Thursday, June 2

moments of refreshing

i was asleep

when a jolt of cold air drilled down my spine, refreshing my aching bones and tiring muscles. i was awake. right awake.

last saturday i was at sentosa, with the other youths having a wild of a time. i thought i saw fraser and other cross country peeps running a long long run. anyway, out of nowhere serene popped the question: 'why haven't you been blogging?' and i remembered. i remembered my blog, i had a blog? oh yes, i had one. its been a long time since i last blogged.. 16th may.

i just don't know whats going on within me man, in my heart, my head. i'm stupid. my life's lowest grades appeared this year. 66.6%. the number's embedded in my freaking head. it caused so much upset by my parents. whats with parents and bad grades man, its not like i became a bankrupt or something, my life is per normal. per normal. same person, same face, same everything. arg, their whining disgust me.

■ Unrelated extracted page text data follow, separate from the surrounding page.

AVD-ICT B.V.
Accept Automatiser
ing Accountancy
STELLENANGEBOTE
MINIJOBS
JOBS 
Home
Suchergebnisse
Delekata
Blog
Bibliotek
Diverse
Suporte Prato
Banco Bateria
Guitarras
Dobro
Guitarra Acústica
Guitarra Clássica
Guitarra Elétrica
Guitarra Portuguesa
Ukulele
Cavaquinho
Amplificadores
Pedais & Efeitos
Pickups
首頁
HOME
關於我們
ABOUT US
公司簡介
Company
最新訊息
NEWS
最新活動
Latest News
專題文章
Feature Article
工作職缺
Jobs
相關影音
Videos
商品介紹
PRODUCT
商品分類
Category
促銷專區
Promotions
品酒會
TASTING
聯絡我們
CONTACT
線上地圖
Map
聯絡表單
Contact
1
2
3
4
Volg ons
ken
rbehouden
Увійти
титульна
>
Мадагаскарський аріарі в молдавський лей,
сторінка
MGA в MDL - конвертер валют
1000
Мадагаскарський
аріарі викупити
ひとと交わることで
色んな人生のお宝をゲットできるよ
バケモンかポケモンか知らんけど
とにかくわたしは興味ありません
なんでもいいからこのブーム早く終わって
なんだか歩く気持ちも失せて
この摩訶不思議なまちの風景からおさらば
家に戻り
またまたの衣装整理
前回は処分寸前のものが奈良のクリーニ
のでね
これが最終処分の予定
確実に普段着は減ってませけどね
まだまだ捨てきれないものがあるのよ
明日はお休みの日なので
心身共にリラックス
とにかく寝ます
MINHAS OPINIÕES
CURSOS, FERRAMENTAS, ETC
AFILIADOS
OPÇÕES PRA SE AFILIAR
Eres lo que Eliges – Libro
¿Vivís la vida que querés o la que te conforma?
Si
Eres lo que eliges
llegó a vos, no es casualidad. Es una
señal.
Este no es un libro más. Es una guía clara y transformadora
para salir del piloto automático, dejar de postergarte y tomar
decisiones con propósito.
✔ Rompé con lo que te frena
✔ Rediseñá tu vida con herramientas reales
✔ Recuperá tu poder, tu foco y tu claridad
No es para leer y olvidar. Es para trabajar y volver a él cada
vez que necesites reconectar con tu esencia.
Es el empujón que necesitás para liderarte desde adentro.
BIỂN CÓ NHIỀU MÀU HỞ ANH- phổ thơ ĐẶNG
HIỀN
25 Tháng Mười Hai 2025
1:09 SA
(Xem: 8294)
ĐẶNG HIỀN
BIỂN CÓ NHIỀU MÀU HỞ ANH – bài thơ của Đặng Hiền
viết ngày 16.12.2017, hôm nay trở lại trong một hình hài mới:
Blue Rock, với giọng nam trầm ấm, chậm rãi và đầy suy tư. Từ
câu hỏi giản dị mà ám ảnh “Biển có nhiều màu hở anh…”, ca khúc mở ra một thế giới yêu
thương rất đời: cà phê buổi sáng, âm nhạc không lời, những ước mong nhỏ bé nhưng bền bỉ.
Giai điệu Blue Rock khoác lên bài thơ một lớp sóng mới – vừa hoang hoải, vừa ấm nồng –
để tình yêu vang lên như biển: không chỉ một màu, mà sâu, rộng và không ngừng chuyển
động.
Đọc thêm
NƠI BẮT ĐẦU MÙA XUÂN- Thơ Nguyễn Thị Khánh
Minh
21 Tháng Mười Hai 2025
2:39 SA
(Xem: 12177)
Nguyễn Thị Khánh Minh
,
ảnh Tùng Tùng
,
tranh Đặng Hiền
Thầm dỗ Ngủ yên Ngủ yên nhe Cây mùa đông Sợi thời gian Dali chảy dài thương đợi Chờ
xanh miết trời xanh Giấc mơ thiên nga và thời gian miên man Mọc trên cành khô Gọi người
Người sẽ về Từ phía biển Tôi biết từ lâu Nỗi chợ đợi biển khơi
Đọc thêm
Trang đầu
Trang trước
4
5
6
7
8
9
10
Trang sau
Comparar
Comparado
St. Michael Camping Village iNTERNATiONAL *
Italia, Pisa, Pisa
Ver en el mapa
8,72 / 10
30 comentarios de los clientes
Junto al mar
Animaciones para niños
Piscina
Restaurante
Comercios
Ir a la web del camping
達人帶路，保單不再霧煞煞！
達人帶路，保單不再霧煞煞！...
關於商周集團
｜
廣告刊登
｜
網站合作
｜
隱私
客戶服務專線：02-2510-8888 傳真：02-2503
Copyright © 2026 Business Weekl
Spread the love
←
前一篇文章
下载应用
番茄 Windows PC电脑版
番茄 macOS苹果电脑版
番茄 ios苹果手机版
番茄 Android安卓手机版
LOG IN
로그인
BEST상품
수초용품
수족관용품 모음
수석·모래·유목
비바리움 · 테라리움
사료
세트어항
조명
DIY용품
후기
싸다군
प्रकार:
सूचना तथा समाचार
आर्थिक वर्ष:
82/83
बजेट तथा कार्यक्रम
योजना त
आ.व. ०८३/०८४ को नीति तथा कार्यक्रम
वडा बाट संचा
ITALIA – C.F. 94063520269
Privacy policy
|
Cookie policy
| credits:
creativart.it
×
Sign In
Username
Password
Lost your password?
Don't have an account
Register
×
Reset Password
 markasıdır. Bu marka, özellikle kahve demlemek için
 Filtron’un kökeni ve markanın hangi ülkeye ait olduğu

Voice It Out. That was the theme of MEp camp. at first, i thought it was some crappy singing camp. and you know most guys cant sing rite.. like me. ironic how i'm lead singer of my band. anyway, it turned out to be differente. i quite enjoyed myself, and quite wished it were a little longer. amazingly (i'm being quite honest), i felt this attraction to someone. crush. i'v never felt this wayy since.. since her. even after the performance, i had this butterfly feeling in my gut lol. i haven't felt that in a long time. a long long time. someone save me from this helplessness. i didn't dare utter a single word, to that person. quite unlike me.

refreshed. yupp, that's what i feel now. refreshed. i feel like i could level mountains.. shift seas. it'l last for awhile. awhile. i hope it lasts longer.